To gain further understanding on cis-acting and developmental regulatory elements involved, we feel that a gene-specific approach may be most productive. We have shown that the piwi regulatory region has several zones for MMB binding (Fig. 7). It is possible that differential site occupancy even at one promoter/enhancer region, may underlie a context dependent effect of L(3)mbt loss, and that many of the identified L(3)mbt binding sites may also recruit CTCF or other site-specific factors required for LINT binding, and that these different recruiting factors could work in coordination with the MMB. Site-specific MMB/DREAM composition, compounded with the multiple MMB binding sites observed at the piwi locus affords a model where individual chromatin elements within a regulatory region may each recruit a different entity.

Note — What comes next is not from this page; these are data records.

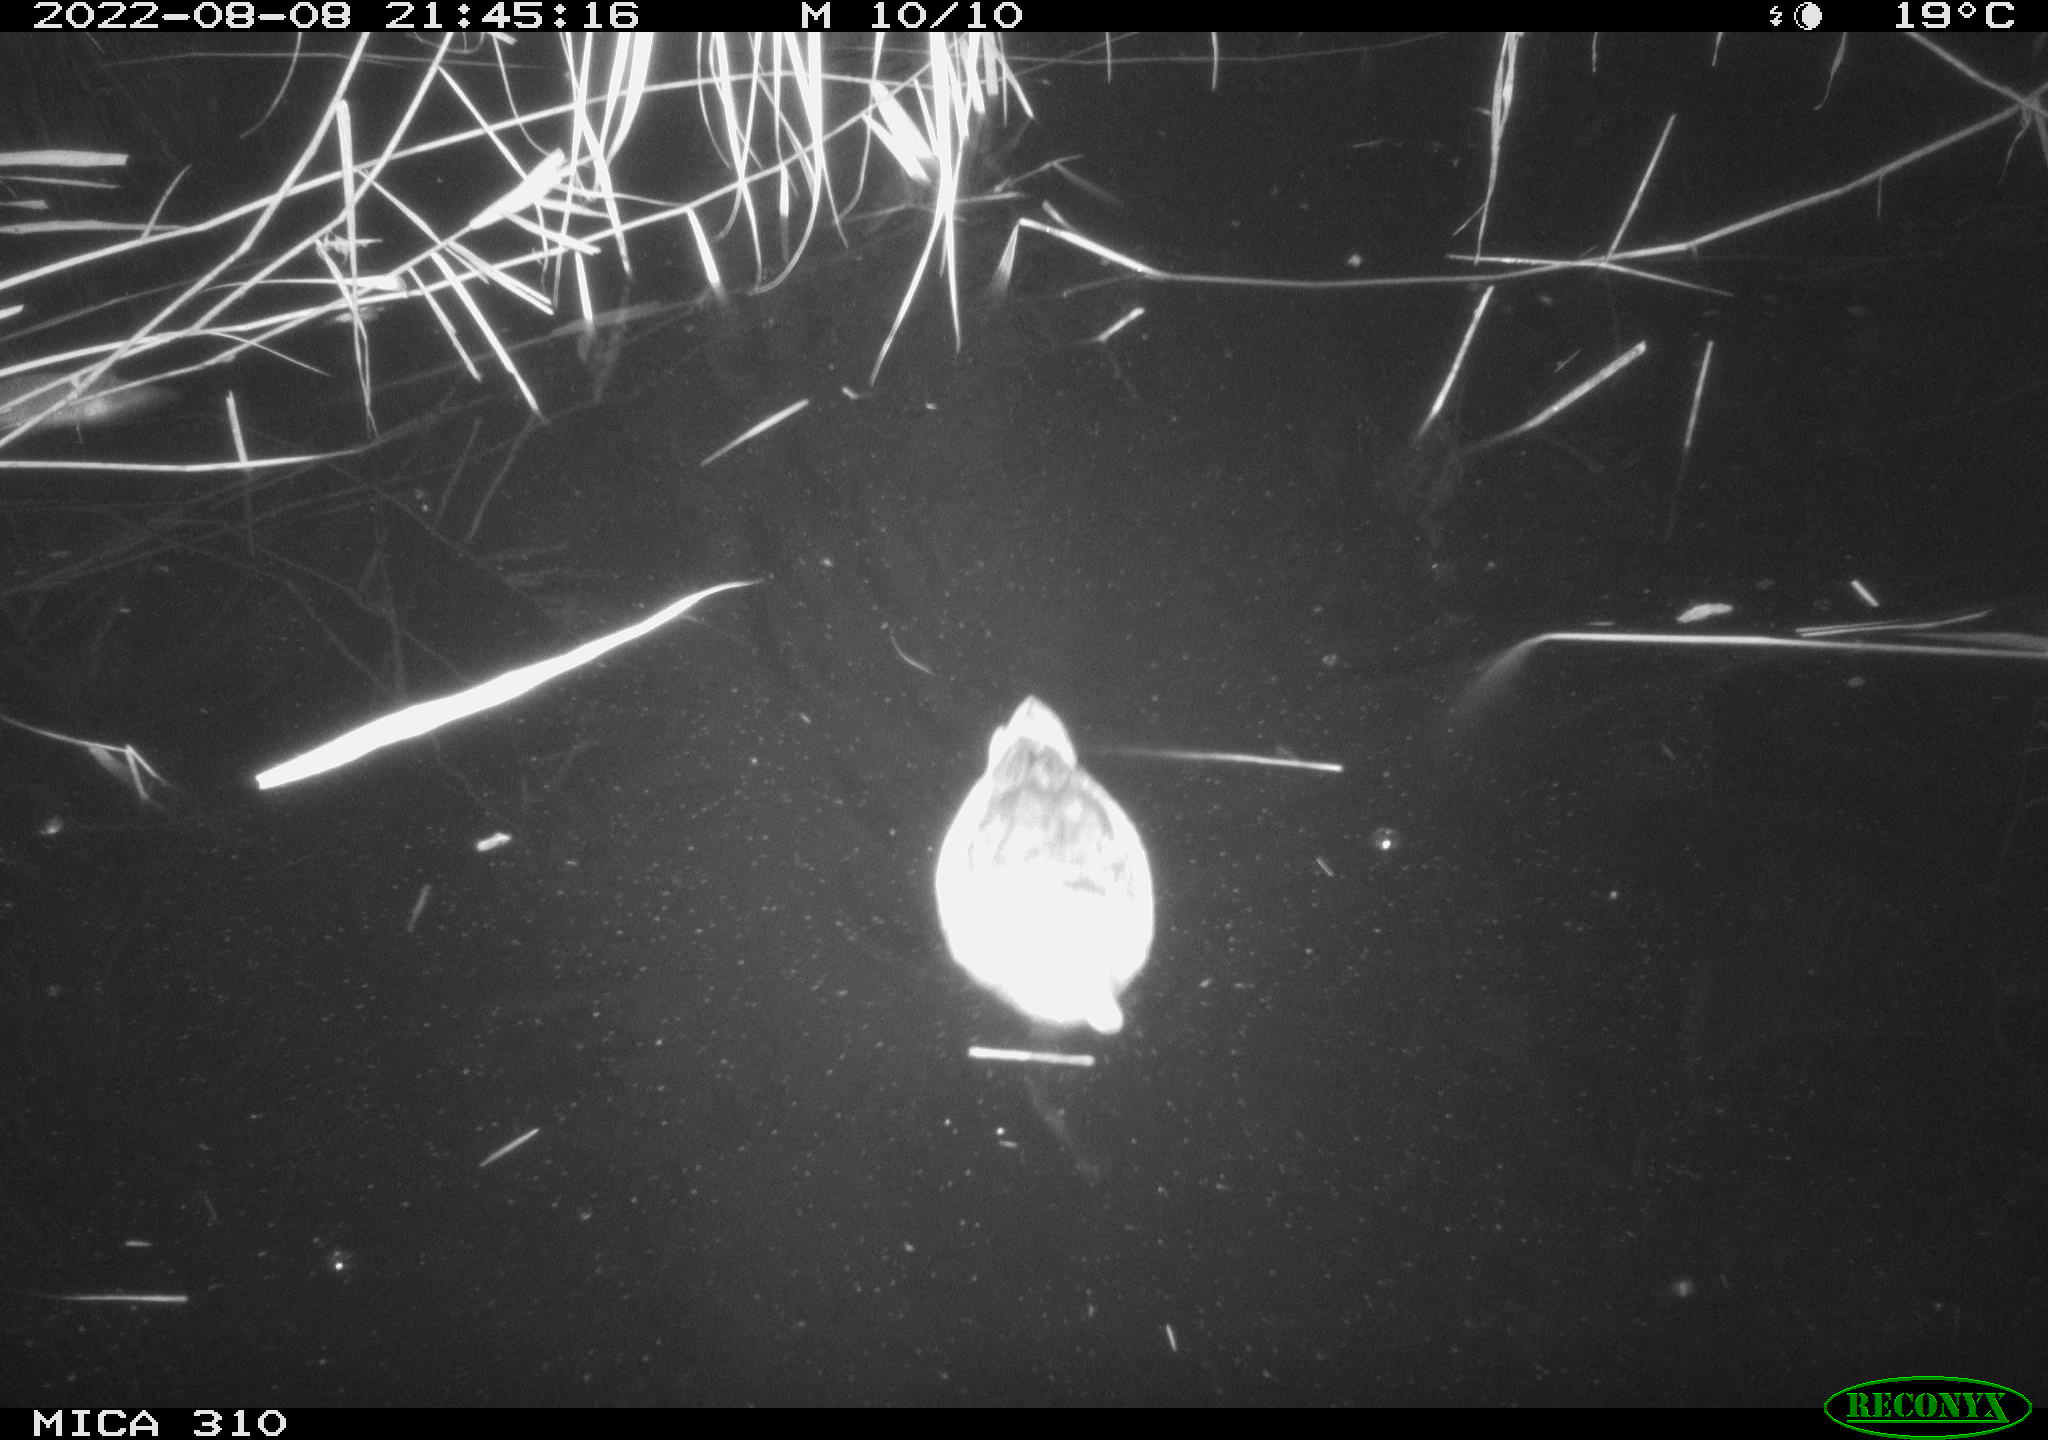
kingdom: Animalia
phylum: Chordata
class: Aves
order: Gruiformes
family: Rallidae
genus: Gallinula
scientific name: Gallinula chloropus
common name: Common moorhen
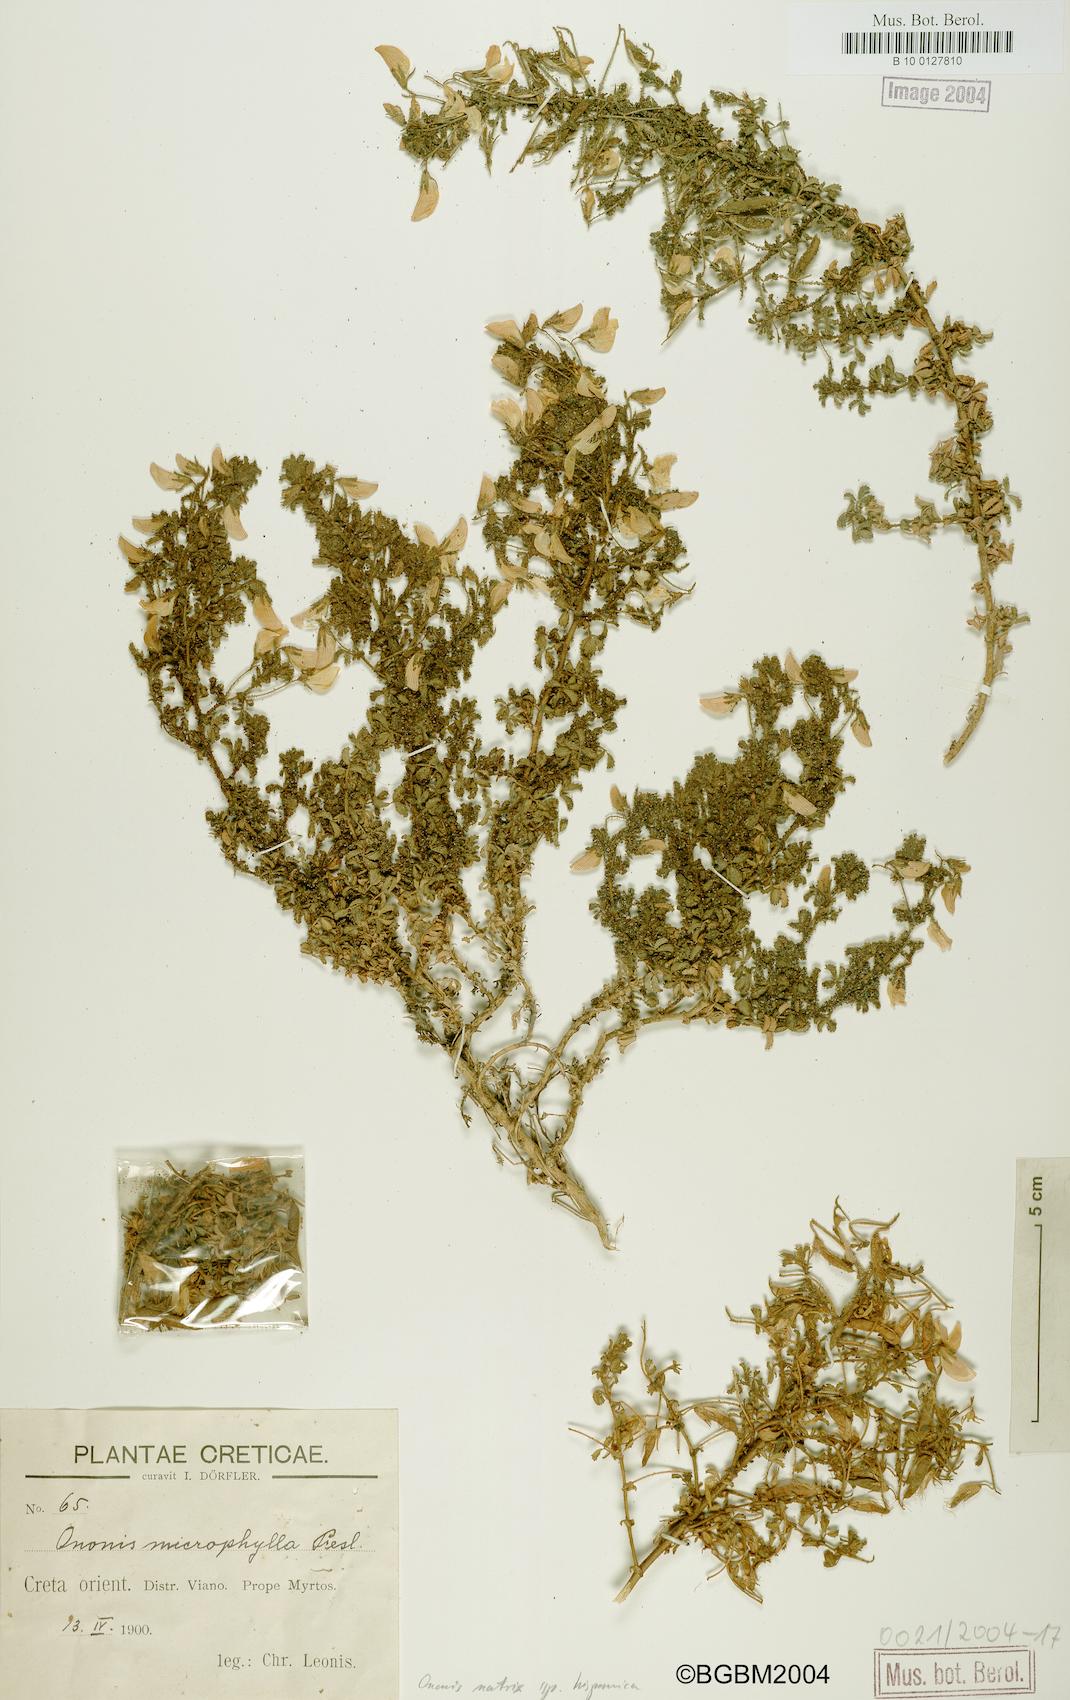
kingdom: Plantae
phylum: Tracheophyta
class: Magnoliopsida
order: Fabales
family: Fabaceae
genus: Ononis
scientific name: Ononis natrix
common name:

For example, in terminally differentiated cells, where the complex exerts mostly repressive functions, many enhancer/promoter cis-elements may recruit both the Myb and E2f2 or mostly the latter forms of the complex, whereas in germ cells where activation is dominant, mainly or solely Myb forms may be recruited to the relevant sites.

Materials and Methods

The polytene barcoding digoxigenin-labeled probes were prepared by a Roche kit. In vitro translations were done using a Promega kit. Detailed protocols for genomic data analysis, Drosophila genetic crosses, microdissections, cytological preparations, fluorescent microscopy, qPCR, Western blotting, in situ hybridization, immunohistochemistry, ChIP, and protein pull-down experiments can be found in SI Materials and Methods.